# Passport through Great Grandfather?



## Grego57 (Feb 6, 2021)

My great grandfather immigrated through Ellis Island and never became a US Citizen before he died. My grandmother was born here in the states shortly after he and my great grandmother arrived. If I can obtain his birth certificates and other req’d paperwork may I obtain an Italian Passport through him.
Grazie, Grego


----------



## NickZ (Jun 26, 2009)

You don't give dates. 

First thing is your citizenship flows from your parents. That means you need to figure out if your parent was a citizen at the time of your birth. They got their citizenship maybe/hopefully from your grandmother. But for that to work your parent would have to be born post 1947. If born before that you'd need to go to court.

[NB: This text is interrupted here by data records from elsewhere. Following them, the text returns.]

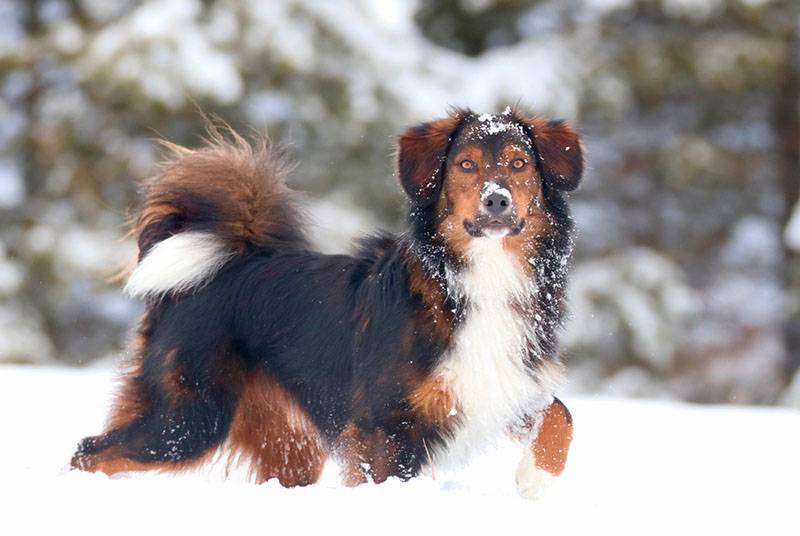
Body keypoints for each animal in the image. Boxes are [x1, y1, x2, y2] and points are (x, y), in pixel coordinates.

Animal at [72, 108, 580, 498]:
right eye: (466, 166)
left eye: (519, 164)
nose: (497, 201)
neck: (476, 278)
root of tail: (223, 264)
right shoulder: (384, 424)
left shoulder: (503, 384)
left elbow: (562, 414)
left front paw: (535, 479)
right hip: (189, 419)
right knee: (89, 452)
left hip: (287, 447)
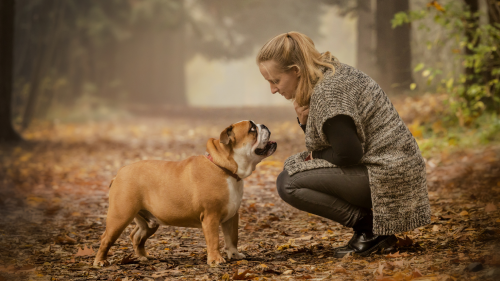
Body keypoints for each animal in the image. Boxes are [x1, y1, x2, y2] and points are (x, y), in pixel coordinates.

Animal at [94, 120, 278, 264]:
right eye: (252, 129)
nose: (264, 125)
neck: (225, 168)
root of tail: (118, 174)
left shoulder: (231, 217)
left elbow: (232, 237)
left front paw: (235, 254)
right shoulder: (211, 216)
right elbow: (214, 240)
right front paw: (216, 260)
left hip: (149, 222)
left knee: (136, 236)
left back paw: (143, 257)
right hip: (120, 216)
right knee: (106, 238)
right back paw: (100, 261)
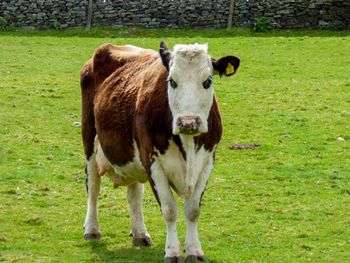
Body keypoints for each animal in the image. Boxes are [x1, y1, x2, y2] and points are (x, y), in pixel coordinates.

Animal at [79, 40, 238, 262]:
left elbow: (193, 209)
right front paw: (172, 252)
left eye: (207, 81)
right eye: (172, 81)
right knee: (93, 187)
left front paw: (194, 251)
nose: (188, 122)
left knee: (134, 194)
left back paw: (140, 234)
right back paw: (92, 229)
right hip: (89, 141)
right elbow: (169, 209)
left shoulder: (207, 161)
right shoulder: (152, 160)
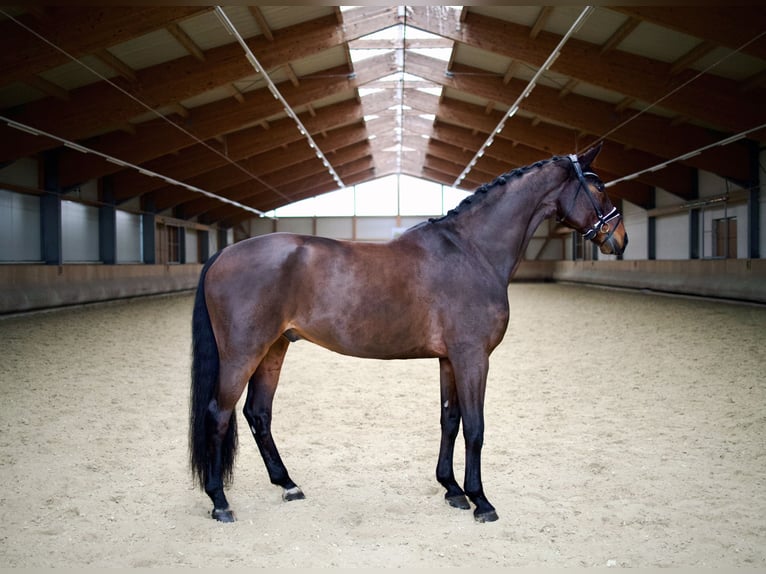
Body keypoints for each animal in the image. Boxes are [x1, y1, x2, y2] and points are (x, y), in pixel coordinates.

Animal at [189, 142, 628, 524]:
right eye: (599, 186)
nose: (619, 240)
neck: (472, 251)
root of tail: (223, 253)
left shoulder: (450, 359)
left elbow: (450, 420)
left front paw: (452, 490)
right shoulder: (473, 357)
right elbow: (475, 427)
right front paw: (481, 501)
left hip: (274, 348)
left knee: (257, 413)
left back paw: (288, 485)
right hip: (243, 353)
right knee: (219, 414)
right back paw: (220, 502)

In short maybe. You need to collect all the paperwork back to the last known Italian citizen.


----------



## Italia-Mx (Jan 14, 2009)

Your grand-mother born in the United States inherited Italian citizenship from her Italian father. However, your grand-mother, because she is female, could only pass Italian citizenship to any of her offspring born AFTER 1948 and not before 1948. So if your parent descended from that grand-mother was born after 1948, then yes, Italian citizenship was passed down to your parent and to you.


----------



## Grego57 (Feb 6, 2021)

Thank you for the info.. Disappointing though, my mother was born in 1937.


----------